* [Dataset records]

***

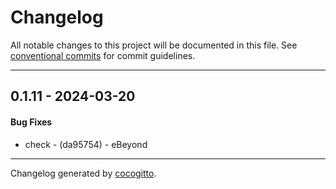 # Changelog
All notable changes to this project will be documented in this file. See [conventional commits](https://www.conventionalcommits.org/) for commit guidelines.

- - -
## 0.1.11 - 2024-03-20
#### Bug Fixes
- check - (da95754) - eBeyond

- - -

Changelog generated by [cocogitto](https://github.com/cocogitto/cocogitto).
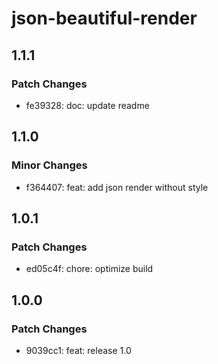 # json-beautiful-render

## 1.1.1

### Patch Changes

- fe39328: doc: update readme

## 1.1.0

### Minor Changes

- f364407: feat: add json render without style

## 1.0.1

### Patch Changes

- ed05c4f: chore: optimize build

## 1.0.0

### Patch Changes

- 9039cc1: feat: release 1.0
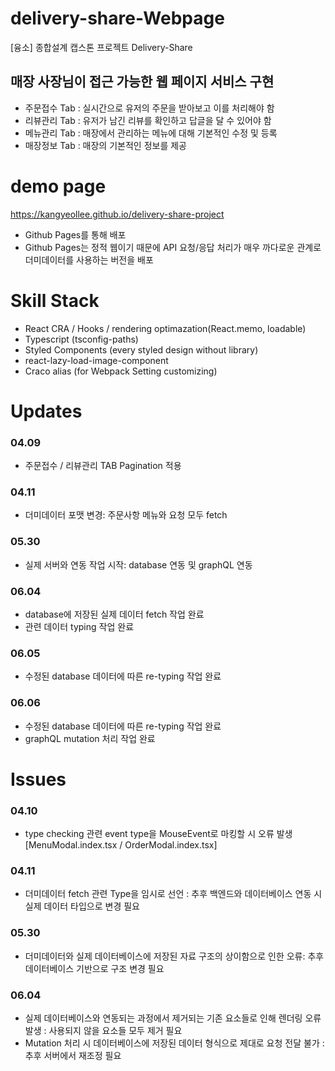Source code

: # delivery-share-Webpage

[융소] 종합설계 캡스톤 프로젝트 Delivery-Share

## 매장 사장님이 접근 가능한 웹 페이지 서비스 구현

- 주문접수 Tab : 실시간으로 유저의 주문을 받아보고 이를 처리해야 함
- 리뷰관리 Tab : 유저가 남긴 리뷰를 확인하고 답글을 달 수 있어야 함
- 메뉴관리 Tab : 매장에서 관리하는 메뉴에 대해 기본적인 수정 및 등록
- 매장정보 Tab : 매장의 기본적인 정보를 제공

# demo page

https://kangyeollee.github.io/delivery-share-project

- Github Pages를 통해 배포
- Github Pages는 정적 웹이기 때문에 API 요청/응답 처리가 매우 까다로운 관계로 더미데이터를 사용하는 버전을 배포

# Skill Stack

- React CRA / Hooks / rendering optimazation(React.memo, loadable)
- Typescript (tsconfig-paths)
- Styled Components (every styled design without library)
- react-lazy-load-image-component
- Craco alias (for Webpack Setting customizing)

# Updates

### 04.09

- 주문접수 / 리뷰관리 TAB Pagination 적용

### 04.11

- 더미데이터 포맷 변경: 주문사항 메뉴와 요청 모두 fetch

### 05.30

- 실제 서버와 연동 작업 시작: database 연동 및 graphQL 연동

### 06.04

- database에 저장된 실제 데이터 fetch 작업 완료
- 관련 데이터 typing 작업 완료

### 06.05

- 수정된 database 데이터에 따른 re-typing 작업 완료

### 06.06

- 수정된 database 데이터에 따른 re-typing 작업 완료
- graphQL mutation 처리 작업 완료

# Issues

### 04.10

- type checking 관련 event type을 MouseEvent로 마킹할 시 오류 발생 [MenuModal.index.tsx / OrderModal.index.tsx]

### 04.11

- 더미데이터 fetch 관련 Type을 임시로 선언 : 추후 백엔드와 데이터베이스 연동 시 실제 데이터 타입으로 변경 필요

### 05.30

- 더미데이터와 실제 데이터베이스에 저장된 자료 구조의 상이함으로 인한 오류: 추후 데이터베이스 기반으로 구조 변경 필요

### 06.04

- 실제 데이터베이스와 연동되는 과정에서 제거되는 기존 요소들로 인해 렌더링 오류 발생 : 사용되지 않을 요소들 모두 제거 필요
- Mutation 처리 시 데이터베이스에 저장된 데이터 형식으로 제대로 요청 전달 불가 : 추후 서버에서 재조정 필요
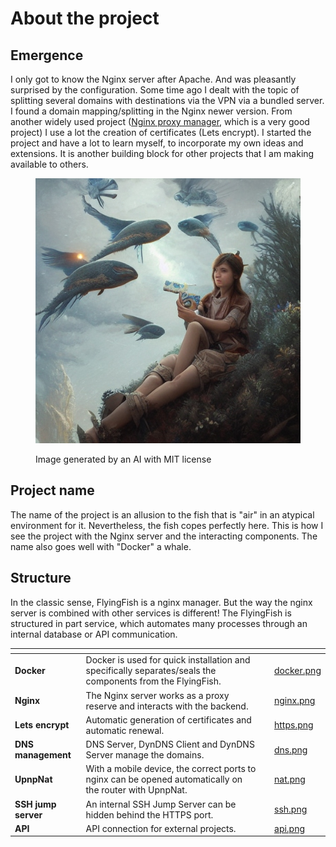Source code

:# About the project

## Emergence

I only got to know the Nginx server after Apache. And was pleasantly surprised by the configuration. Some time ago I dealt with the topic of splitting several domains with destinations via the VPN via a bundled server. I found a domain mapping/splitting in the Nginx newer version. From another widely used project ([Nginx proxy manager](https://nginxproxymanager.com/), which is a very good project) I use a lot the creation of certificates (Lets encrypt). I started the project and have a lot to learn myself, to incorporate my own ideas and extensions. It is another building block for other projects that I am making available to others.

<figure><img src="../.gitbook/assets/1a2bfdf8-a5cb-4ca4-8cac-09eab99ca6ae.jpeg" alt=""><figcaption><p>Image generated by an AI with MIT license</p></figcaption></figure>

## Project name

The name of the project is an allusion to the fish that is "air" in an atypical environment for it. Nevertheless, the fish copes perfectly here. This is how I see the project with the Nginx server and the interacting components. The name also goes well with "Docker" a whale.

## Structure

In the classic sense, FlyingFish is a nginx manager. But the way the nginx server is combined with other services is different! The FlyingFish is structured in part service, which automates many processes through an internal database or API communication.

<table data-view="cards"><thead><tr><th></th><th></th><th></th><th data-hidden data-card-cover data-type="files"></th></tr></thead><tbody><tr><td><strong>Docker</strong></td><td>Docker is used for quick installation and specifically separates/seals the components from the FlyingFish.</td><td></td><td><a href="../.gitbook/assets/docker.png">docker.png</a></td></tr><tr><td><strong>Nginx</strong></td><td>The Nginx server works as a proxy reserve and interacts with the backend.</td><td></td><td><a href="../.gitbook/assets/nginx.png">nginx.png</a></td></tr><tr><td><strong>Lets encrypt</strong></td><td>Automatic generation of certificates and automatic renewal.</td><td></td><td><a href="../.gitbook/assets/https.png">https.png</a></td></tr><tr><td><strong>DNS management</strong></td><td>DNS Server, DynDNS Client and DynDNS Server manage the domains.</td><td></td><td><a href="../.gitbook/assets/dns.png">dns.png</a></td></tr><tr><td><strong>UpnpNat</strong></td><td>With a mobile device, the correct ports to nginx can be opened automatically on the router with UpnpNat.</td><td></td><td><a href="../.gitbook/assets/nat.png">nat.png</a></td></tr><tr><td><strong>SSH jump server</strong></td><td>An internal SSH Jump Server can be hidden behind the HTTPS port. </td><td></td><td><a href="../.gitbook/assets/ssh.png">ssh.png</a></td></tr><tr><td><strong>API</strong></td><td>API connection for external projects.</td><td></td><td><a href="../.gitbook/assets/api.png">api.png</a></td></tr></tbody></table>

***

* [Aim of the task]
Quote the lines starting with the line containing "- Github Pages를 통해 배포" and going on through the line containing "# Skill Stack".

* [Written response]
- Github Pages를 통해 배포
- Github Pages는 정적 웹이기 때문에 API 요청/응답 처리가 매우 까다로운 관계로 더미데이터를 사용하는 버전을 배포

# Skill Stack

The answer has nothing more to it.